*** MATERIAL SHOWN ***

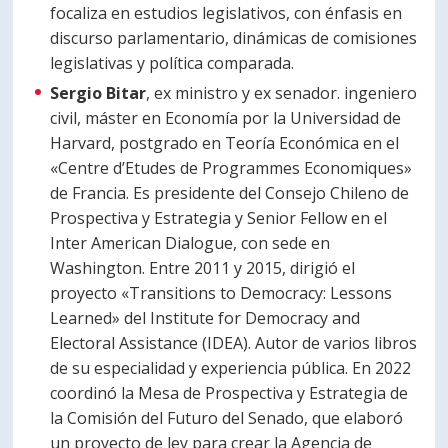
focaliza en estudios legislativos, con énfasis en
discurso parlamentario, dinámicas de comisiones
legislativas y política comparada.
Sergio Bitar
, ex ministro y ex senador. ingeniero
civil, máster en Economía por la Universidad de
Harvard, postgrado en Teoría Económica en el
«Centre d’Etudes de Programmes Economiques»
de Francia. Es presidente del Consejo Chileno de
Prospectiva y Estrategia y Senior Fellow en el
Inter American Dialogue, con sede en
Washington. Entre 2011 y 2015, dirigió el
proyecto «Transitions to Democracy: Lessons
Learned» del Institute for Democracy and
Electoral Assistance (IDEA). Autor de varios libros
de su especialidad y experiencia pública. En 2022
coordinó la Mesa de Prospectiva y Estrategia de
la Comisión del Futuro del Senado, que elaboró
un proyecto de ley para crear la Agencia de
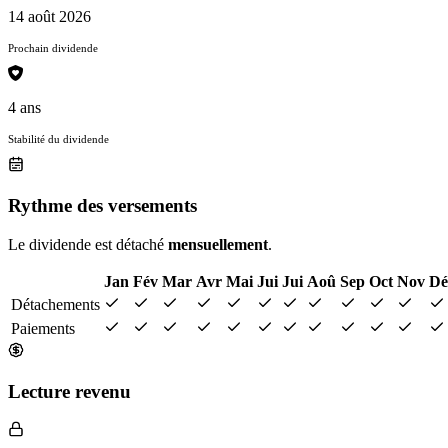
14 août 2026
Prochain dividende
4 ans
Stabilité du dividende
Rythme des versements
Le dividende est détaché
mensuellement
.
Jan
Fév
Mar
Avr
Mai
Jui
Jui
Aoû
Sep
Oct
Nov
Dé
Détachements
Paiements
Lecture revenu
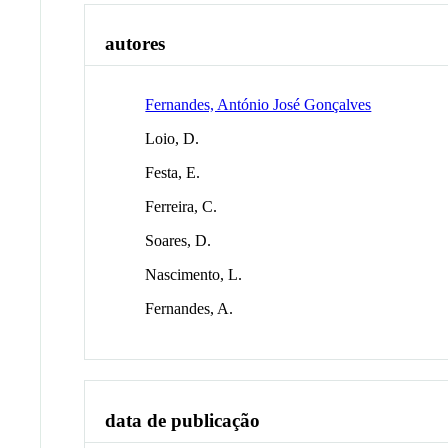
autores
Fernandes, António José Gonçalves
Loio, D.
Festa, E.
Ferreira, C.
Soares, D.
Nascimento, L.
Fernandes, A.
data de publicação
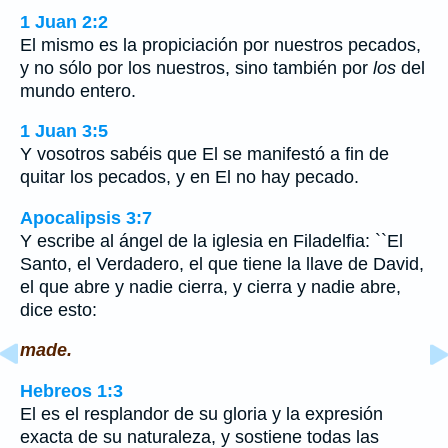
1 Juan 2:2
El mismo es la propiciación por nuestros pecados,
y no sólo por los nuestros, sino también por
los
del
mundo entero.
1 Juan 3:5
Y vosotros sabéis que El se manifestó a fin de
quitar los pecados, y en El no hay pecado.
Apocalipsis 3:7
Y escribe al ángel de la iglesia en Filadelfia: ``El
Santo, el Verdadero, el que tiene la llave de David,
el que abre y nadie cierra, y cierra y nadie abre,
dice esto:
made.
Hebreos 1:3
El es el resplandor de su gloria y la expresión
exacta de su naturaleza, y sostiene todas las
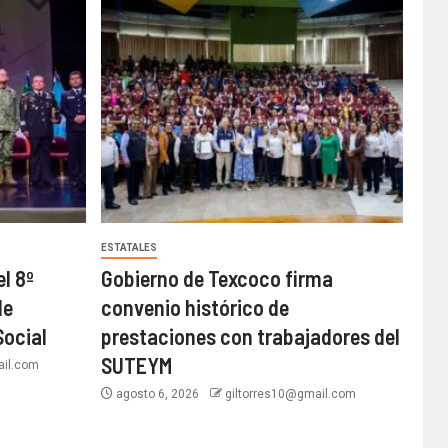
ESTATALES
l 8º
Gobierno de Texcoco firma
de
convenio histórico de
Social
prestaciones con trabajadores del
SUTEYM
ail.com
agosto 6, 2026
giltorres10@gmail.com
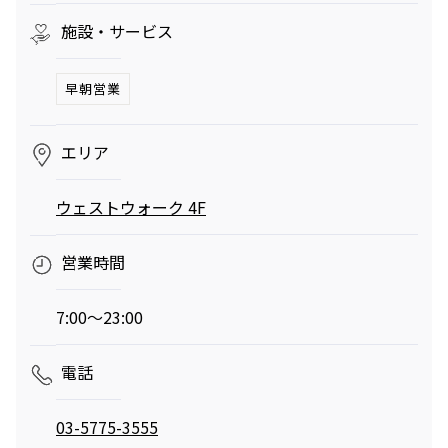
へ。発酵グリルと
ロシの連載
施設・サービス
南仏ディナーで楽
「INSTANT
しむ大人の夏時間
FLOW」#66
夏のご褒美、とびきりリュクスなかき氷——阿久
津ゆりえがリポート
早朝営業
ビアガーデンやセミビュッフェなどサマーテラスプラン
2026年7月1日（水）～9月30日（水）
ミニオンズ＆モンスターズ
劇場版『TOKYO MER～走る
エリア
グランド ハイアット 東京
緊急救命室～CAPITAL
2026年8月7日（金） 公開
CRISIS』
イタリアン “メレ
涼やかなサマーベ
2026年8月21日（金） 公開
ウェストウォーク 4F
ンダ” アフタヌー
リーヌ（グラスス
ンティー セット
2026年6月1日
イーツ）
2026年6月16日
営業時間
（月）～8月31日
グランド ハイア
（火）～9月15日
グランド ハイア
（月）
ット 東京
（火）
ット 東京
7:00～23:00
ポケモン30周年
【国産牛の豪華無
を祝う夏の冒険へ
料試食をアート空
電話
～宿泊・レストラ
2026年6月20日
間で優雅に体験】
通年
ン・テイクアウト
ブライダルフェア
（土）～8月31日
グランド ハイア
グランド ハイア
03-5775-3555
～
（月）
ット 東京
ット 東京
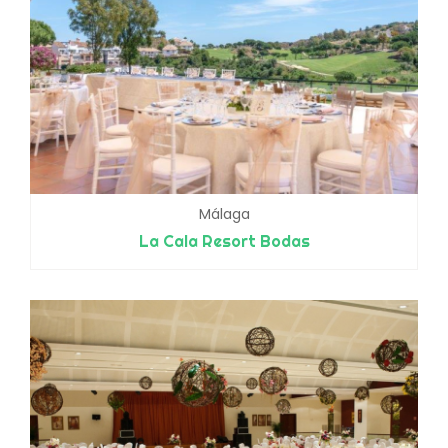
Málaga
La Cala Resort Bodas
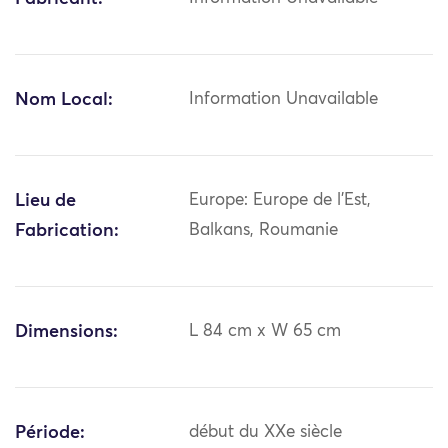
Nom Local:
Information Unavailable
Lieu de
Europe: Europe de l'Est,
Fabrication:
Balkans, Roumanie
Dimensions:
L 84 cm x W 65 cm
Période:
début du XXe siècle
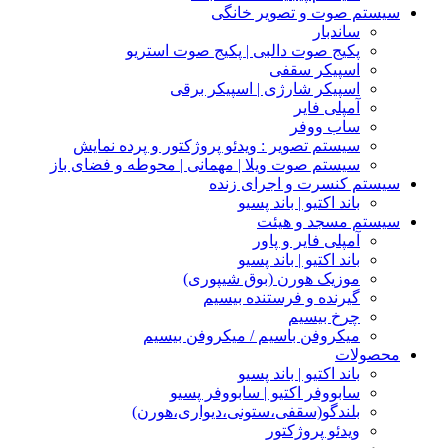
سیستم صوت و تصویر خانگی
ساندبار
پکیج صوت دالبی | پکیج صوت استریو
اسپیکر سقفی
اسپیکر شارژی | اسپیکر برقی
آمپلی فایر
ساب ووفر
سیستم تصویر : ویدئو پروژکتور و پرده نمایش
سیستم صوت ویلا | مهمانی | محوطه و فضای باز
سیستم کنسرت و اجرای زنده
باند اکتیو | باند پسیو
سیستم مسجد و هیئت
آمپلی فایر و پاور
باند اکتیو | باند پسیو
موزیک هورن (بوق شیپوری)
گیرنده و فرستنده بیسیم
چرخ بیسیم
میکروفن باسیم / میکروفن بیسیم
محصولات
باند اکتیو | باند پسیو
سابووفر اکتیو | سابووفر پسیو
بلندگو(سقفی،ستونی،دیواری،هورن)
ویدئو پروژکتور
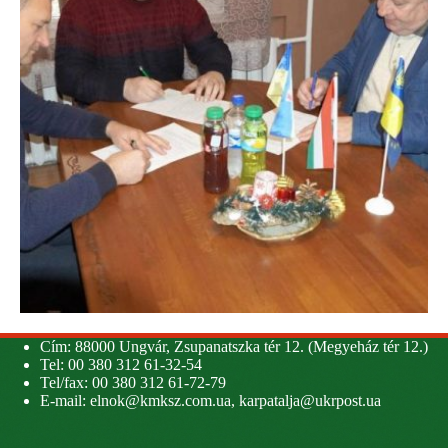
Cím: 88000 Ungvár, Zsupanatszka tér 12. (Megyeház tér 12.)
Tel: 00 380 312 61-32-54
Tel/fax: 00 380 312 61-72-79
E-mail:
elnok@kmksz.com.ua
,
karpatalja@ukrpost.ua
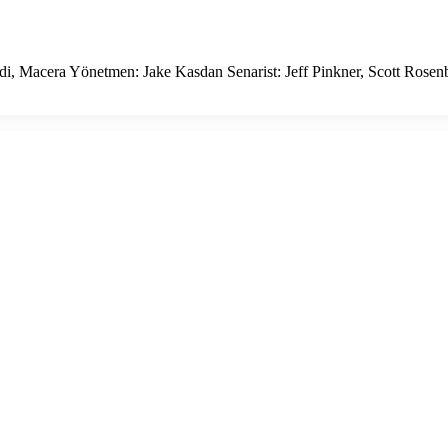
di, Macera Yönetmen: Jake Kasdan Senarist: Jeff Pinkner, Scott Rose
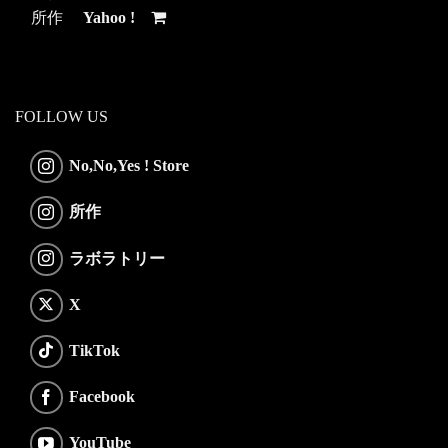
所作
Yahoo !
FOLLOW US
No,No,Yes ! Store
所作
ラボラトリー
X
TikTok
Facebook
YouTube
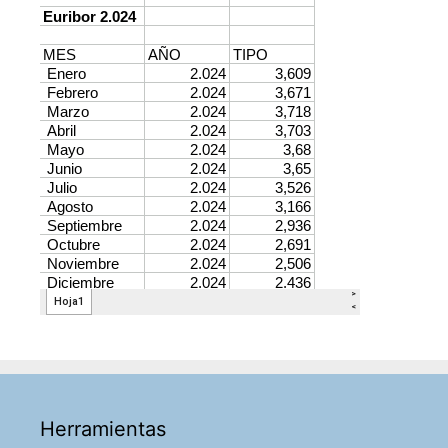
Herramientas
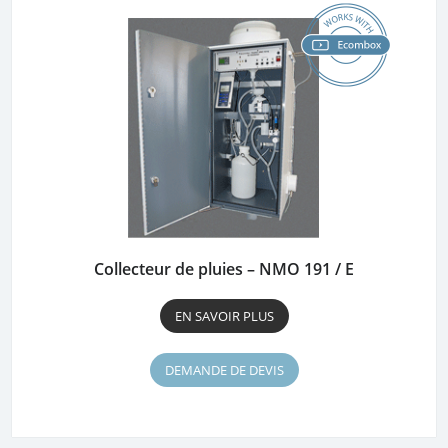
Collecteur de pluies – NMO 191 / E
EN SAVOIR PLUS
DEMANDE DE DEVIS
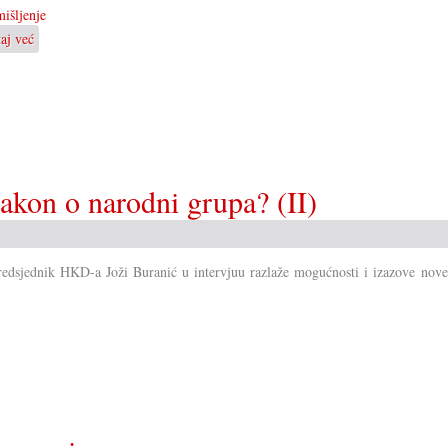
išljenje
taj već
o
Ča
se
moremo
naučiti
od
Mirka
Berlakovića?
akon o narodni grupa? (II)
redsjednik HKD-a Joži Buranić u intervjuu razlaže mogućnosti i izazove novel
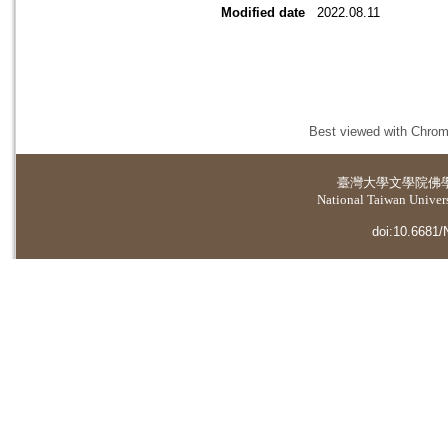
Modified date
2022.08.11
Best viewed with Chrome
臺灣大學
文學院佛
National Taiwan Universi
doi:10.6681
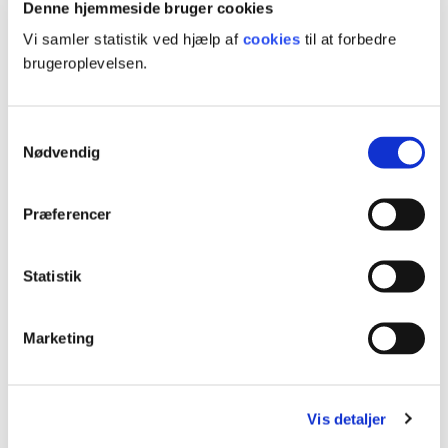
Denne hjemmeside bruger cookies
både på campus og i byen.
Studerende
Uddannelser
Vi samler statistik ved hjælp af
cookies
til at forbedre
brugeroplevelsen.
Samtykkevalg
Nødvendig
Præferencer
Statistik
Marketing
Iværksætterdrømme?
Boxen er UCL’s kreative iværksættermiljø på
Læs mere
Vis detaljer
Seebladsgade. Drømmer du om at blive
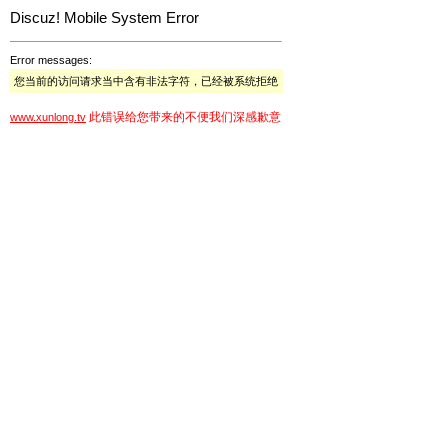
Discuz! Mobile System Error
Error messages:
您当前的访问请求当中含有非法字符，已经被系统拒绝
此错误给您带来的不便我们深感歉意
www.xunlong.tv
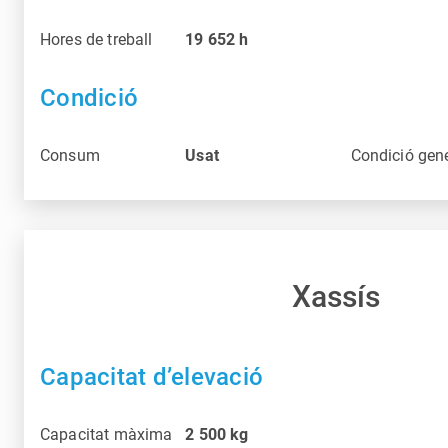
Hores de treball
19 652
h
Condició
Consum
Usat
Condició gen
Xassís
Capacitat d’elevació
Capacitat màxima
2 500
kg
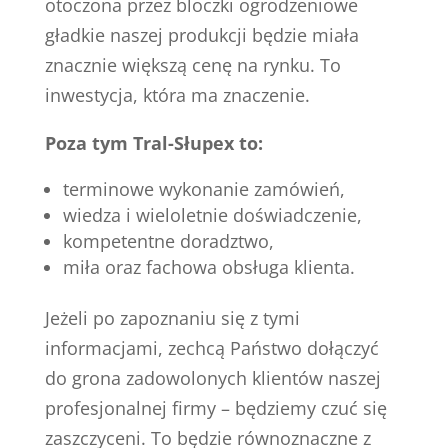
otoczona przez bloczki ogrodzeniowe
gładkie naszej produkcji będzie miała
znacznie większą cenę na rynku. To
inwestycja, która ma znaczenie.
Poza tym Tral-Słupex to:
terminowe wykonanie zamówień,
wiedza i wieloletnie doświadczenie,
kompetentne doradztwo,
miła oraz fachowa obsługa klienta.
Jeżeli po zapoznaniu się z tymi
informacjami, zechcą Państwo dołączyć
do grona zadowolonych klientów naszej
profesjonalnej firmy – będziemy czuć się
zaszczyceni. To będzie równoznaczne z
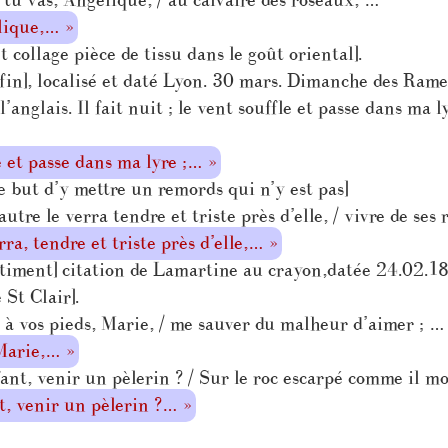
tu vas, Angélique, / au calvaire des roseaux, …
lique,… »
 collage pièce de tissu dans le goût oriental].
 fin], localisé et daté Lyon. 30 mars. Dimanche des Ram
anglais. Il fait nuit ; le vent souffle et passe dans ma l
le et passe dans ma lyre ;… »
e but d’y mettre un remords qui n’y est pas]
re le verra tendre et triste près d’elle, / vivre de ses r
a, tendre et triste près d’elle,… »
ntiment] citation de Lamartine au crayon,datée 24.02.1
St Clair].
 à vos pieds, Marie, / me sauver du malheur d’aimer ; …
 Marie,… »
nt, venir un pèlerin ? / Sur le roc escarpé comme il mo
t, venir un pèlerin ?… »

*** End of MATERIAL SHOWN ***

● PROBLEM TO WORK ON
Copy the text of all the records above line for line, without changing it, and leave out the pictures.

● SOLUTION
focaliza en estudios legislativos, con énfasis en
discurso parlamentario, dinámicas de comisiones
legislativas y política comparada.
Sergio Bitar
, ex ministro y ex senador. ingeniero
civil, máster en Economía por la Universidad de
Harvard, postgrado en Teoría Económica en el
«Centre d’Etudes de Programmes Economiques»
de Francia. Es presidente del Consejo Chileno de
Prospectiva y Estrategia y Senior Fellow en el
Inter American Dialogue, con sede en
Washington. Entre 2011 y 2015, dirigió el
proyecto «Transitions to Democracy: Lessons
Learned» del Institute for Democracy and
Electoral Assistance (IDEA). Autor de varios libros
de su especialidad y experiencia pública. En 2022
coordinó la Mesa de Prospectiva y Estrategia de
la Comisión del Futuro del Senado, que elaboró
un proyecto de ley para crear la Agencia de
14 août 2026
Prochain dividende
4 ans
Stabilité du dividende
Rythme des versements
Le dividende est détaché
mensuellement
.
Jan
Fév
Mar
Avr
Mai
Jui
Jui
Aoû
Sep
Oct
Nov
Dé
Détachements
Paiements
Lecture revenu
autores
Fernandes, António José Gonçalves
Loio, D.
Festa, E.
Ferreira, C.
Soares, D.
Nascimento, L.
Fernandes, A.
data de publicação
1 Juan 2:2
El mismo es la propiciación por nuestros pecados,
y no sólo por los nuestros, sino también por
los
del
mundo entero.
1 Juan 3:5
Y vosotros sabéis que El se manifestó a fin de
quitar los pecados, y en El no hay pecado.
Apocalipsis 3:7
Y escribe al ángel de la iglesia en Filadelfia: ``El
Santo, el Verdadero, el que tiene la llave de David,
el que abre y nadie cierra, y cierra y nadie abre,
dice esto:
made.
Hebreos 1:3
El es el resplandor de su gloria y la expresión
exacta de su naturaleza, y sostiene todas las
ESTATALES
l 8º
Gobierno de Texcoco firma
de
convenio histórico de
Social
prestaciones con trabajadores del
SUTEYM
ail.com
agosto 6, 2026
giltorres10@gmail.com
へ。発酵グリルと
ロシの連載
施設・サービス
南仏ディナーで楽
「INSTANT
しむ大人の夏時間
FLOW」#66
夏のご褒美、とびきりリュクスなかき氷——阿久
津ゆりえがリポート
早朝営業
ビアガーデンやセミビュッフェなどサマーテラスプラン
2026年7月1日（水）～9月30日（水）
ミニオンズ＆モンスターズ
劇場版『TOKYO MER～走る
エリア
グランド ハイアット 東京
緊急救命室～CAPITAL
2026年8月7日（金） 公開
CRISIS』
イタリアン “メレ
涼やかなサマーベ
2026年8月21日（金） 公開
ウェストウォーク 4F
ンダ” アフタヌー
リーヌ（グラスス
ンティー セット
2026年6月1日
イーツ）
2026年6月16日
営業時間
（月）～8月31日
グランド ハイア
（火）～9月15日
グランド ハイア
（月）
ット 東京
（火）
ット 東京
7:00～23:00
ポケモン30周年
【国産牛の豪華無
を祝う夏の冒険へ
料試食をアート空
電話
～宿泊・レストラ
2026年6月20日
間で優雅に体験】
通年
ン・テイクアウト
ブライダルフェア
（土）～8月31日
グランド ハイア
グランド ハイア
03-5775-3555
～
（月）
ット 東京
ット 東京
Málaga
La Cala Resort Bodas
Nom Local:
Information Unavailable
Lieu de
Europe: Europe de l'Est,
Fabrication:
Balkans, Roumanie
Dimensions:
L 84 cm x W 65 cm
Période:
début du XXe siècle
سیستم صوت و تصویر خانگی
ساندبار
پکیج صوت دالبی | پکیج صوت استریو
اسپیکر سقفی
اسپیکر شارژی | اسپیکر برقی
آمپلی فایر
ساب ووفر
سیستم تصویر : ویدئو پروژکتور و پرده نمایش
سیستم صوت ویلا | مهمانی | محوطه و فضای باز
سیستم کنسرت و اجرای زنده
باند اکتیو | باند پسیو
سیستم مسجد و هیئت
آمپلی فایر و پاور
باند اکتیو | باند پسیو
موزیک هورن (بوق شیپوری)
گیرنده و فرستنده بیسیم
چرخ بیسیم
میکروفن باسیم / میکروفن بیسیم
محصولات
باند اکتیو | باند پسیو
سابووفر اکتیو | سابووفر پسیو
بلندگو(سقفی،ستونی،دیواری،هورن)
ویدئو پروژکتور
Cím: 88000 Ungvár, Zsupanatszka tér 12. (Megyeház tér 12.)
Tel: 00 380 312 61-32-54
Tel/fax: 00 380 312 61-72-79
E-mail:
elnok@kmksz.com.ua
,
karpatalja@ukrpost.ua
di, Macera Yönetmen: Jake Kasdan Senarist: Jeff Pinkner, Scott Rose
所作
Yahoo !
FOLLOW US
No,No,Yes ! Store
所作
ラボラトリー
X
TikTok
Facebook
YouTube
Herramientas
Collecteur de pluies – NMO 191 / E
EN SAVOIR PLUS
DEMANDE DE DEVIS
išljenje
taj već
o
Ča
se
moremo
naučiti
od
Mirka
Berlakovića?
akon o narodni grupa? (II)
redsjednik HKD-a Joži Buranić u intervjuu razlaže mogućnosti i izazove novel
Modified date
2022.08.11
Best viewed with Chrome
臺灣大學
文學院佛
National Taiwan Universi
doi:10.6681
Denne hjemmeside bruger cookies
både på campus og i byen.
Studerende
Uddannelser
Vi samler statistik ved hjælp af
cookies
til at forbedre
brugeroplevelsen.
Samtykkevalg
Nødvendig
Præferencer
Statistik
Marketing
Iværksætterdrømme?
Boxen er UCL’s kreative iværksættermiljø på
Læs mere
Vis detaljer
Seebladsgade. Drømmer du om at blive
Discuz! Mobile System Error
Error messages:
您当前的访问请求当中含有非法字符，已经被系统拒绝
此错误给您带来的不便我们深感歉意
www.xunlong.tv
Hores de treball
19 652
h
Condició
Consum
Usat
Condició gen
Xassís
Capacitat d’elevació
Capacitat màxima
2 500
kg
otoczona przez bloczki ogrodzeniowe
gładkie naszej produkcji będzie miała
znacznie większą cenę na rynku. To
inwestycja, która ma znaczenie.
Poza tym Tral-Słupex to:
terminowe wykonanie zamówień,
wiedza i wieloletnie doświadczenie,
kompetentne doradztwo,
miła oraz fachowa obsługa klienta.
Jeżeli po zapoznaniu się z tymi
informacjami, zechcą Państwo dołączyć
do grona zadowolonych klientów naszej
profesjonalnej firmy – będziemy czuć się
zaszczyceni. To będzie równoznaczne z
tu vas, Angélique, / au calvaire des roseaux, …
lique,… »
 collage pièce de tissu dans le goût oriental].
 fin], localisé et daté Lyon. 30 mars. Dimanche des Ram
anglais. Il fait nuit ; le vent souffle et passe dans ma l
le et passe dans ma lyre ;… »
e but d’y mettre un remords qui n’y est pas]
re le verra tendre et triste près d’elle, / vivre de ses r
a, tendre et triste près d’elle,… »
ntiment] citation de Lamartine au crayon,datée 24.02.1
St Clair].
 à vos pieds, Marie, / me sauver du malheur d’aimer ; …
 Marie,… »
nt, venir un pèlerin ? / Sur le roc escarpé comme il mo
t, venir un pèlerin ?… »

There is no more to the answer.